EXERCISE DIRECTIONS >>
Reproduce the data below, swapping every occurrence of "Airlines" for "Airways" and leaving the rest untouched.

MATERIAL FOR THIS EXERCISE >>

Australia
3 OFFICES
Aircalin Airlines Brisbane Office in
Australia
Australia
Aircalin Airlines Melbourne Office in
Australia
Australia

RESULT FOR THIS TASK >>
Australia
3 OFFICES
Aircalin Airways Brisbane Office in
Australia
Australia
Aircalin Airways Melbourne Office in
Australia
Australia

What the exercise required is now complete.